Consider Angola, for example. For 27 years, it was wracked by a civil war that left the now-peaceful nation in shambles. War, however, largely kept HIV outside Angola, since most forms of trade and travel, both within the country and across its borders, were essentially shut down for three decades. Since the end of the conflict in 2002, Angola's borders have reopened. Peace has brought greater trade -- but also an increased HIV infection rate.

One critical and horrifying exception to the general dampening effect of warfare on the rate of HIV infection occurs when rape is used as a weapon. A recent study of women who were raped during the 1994 Rwanda genocide shows that today nearly 80 percent of them are HIV positive.

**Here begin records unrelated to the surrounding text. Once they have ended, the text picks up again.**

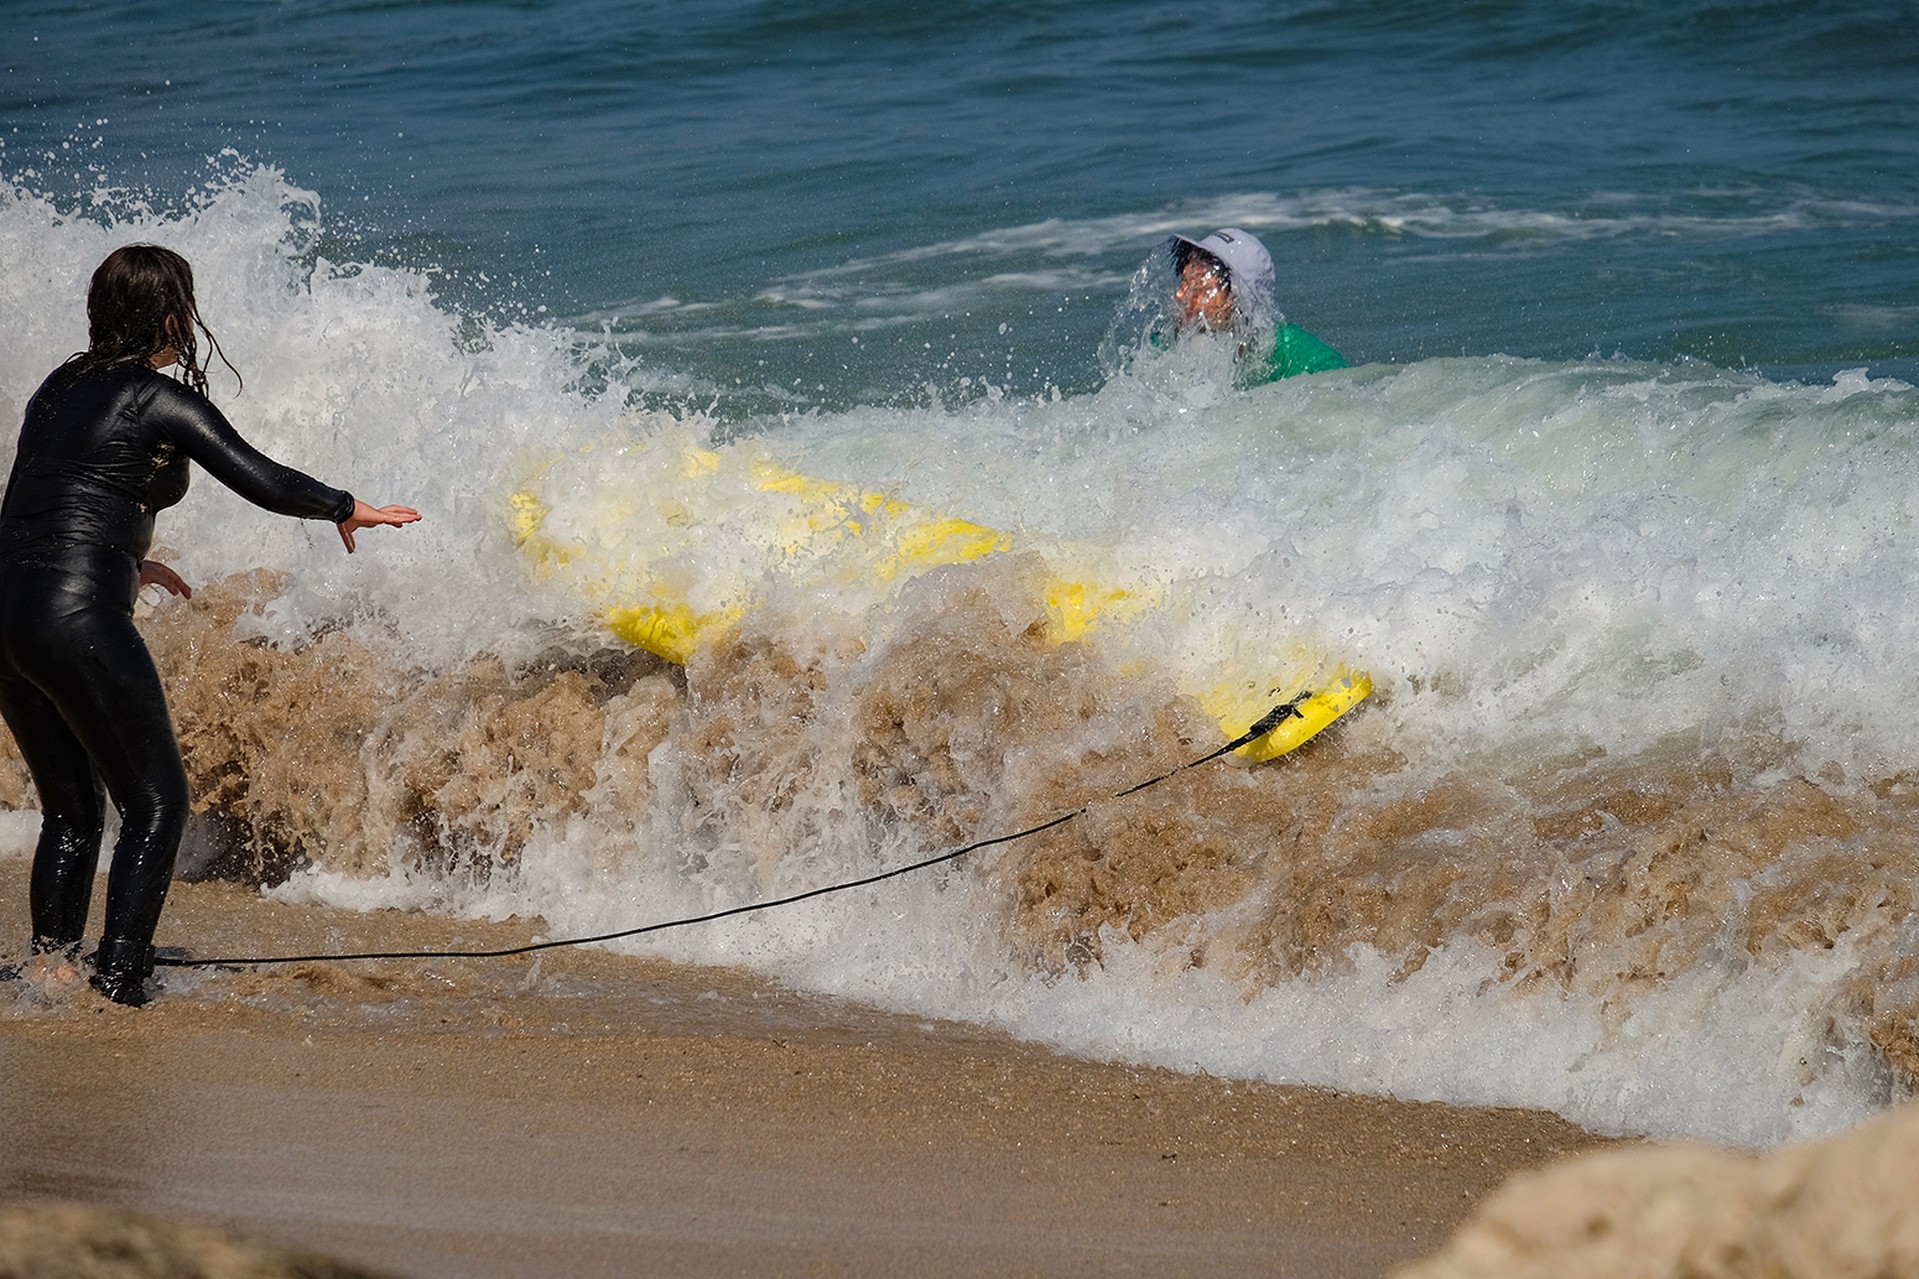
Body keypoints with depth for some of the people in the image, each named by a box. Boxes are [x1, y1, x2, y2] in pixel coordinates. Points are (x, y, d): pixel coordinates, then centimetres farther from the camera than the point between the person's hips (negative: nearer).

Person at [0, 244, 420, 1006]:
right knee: (156, 804, 5)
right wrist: (349, 509, 8)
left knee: (69, 809, 19)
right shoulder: (159, 400, -5)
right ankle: (117, 980, -2)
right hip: (78, 621, -7)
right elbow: (262, 481, -9)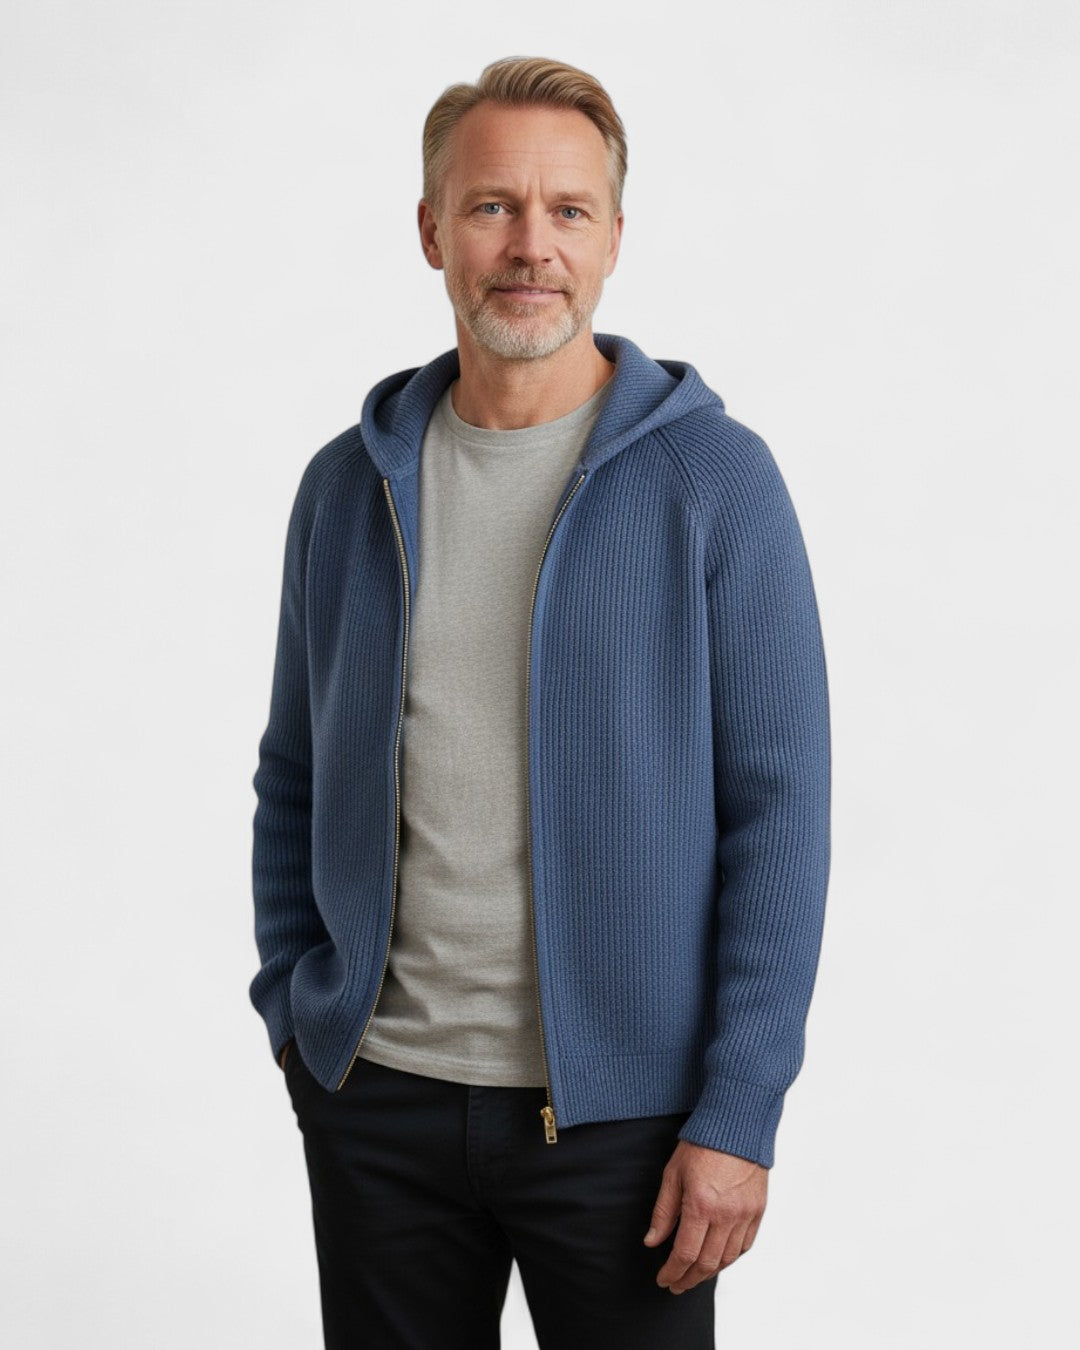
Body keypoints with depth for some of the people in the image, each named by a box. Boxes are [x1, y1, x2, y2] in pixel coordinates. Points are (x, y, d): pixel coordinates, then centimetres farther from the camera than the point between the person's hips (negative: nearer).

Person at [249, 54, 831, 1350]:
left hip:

Similarly, a survey of pregnant women in parts of northern Uganda where the rebel paramilitary group the Lord's Resistance Army has committed atrocities, including rapes, for two decades finds that female infection rates are double those in the rest of Uganda. About half of the rape victims who survived the Sierra Leone civil war are also infected.

ON THE TRAIL OF THE DISEASE

DNA fingerprinting is proving to be a vital tool in pinpointing how various HIV strains and clades (subgroups) move around the world. Using DNA testing, researchers have proved that the rapidly growing HIV/AIDS epidemic in the former Soviet Union comes from a new strain and is being spread by an infection method -- narcotics injection -- that minimizes the mutation of the virus as it passes from one victim to another. As this evidence suggests, the HIV/AIDS epidemic in the former Soviet Union may well pose security threats to the region, but it is a domestic phenomenon and cannot be ascribed to outside forces.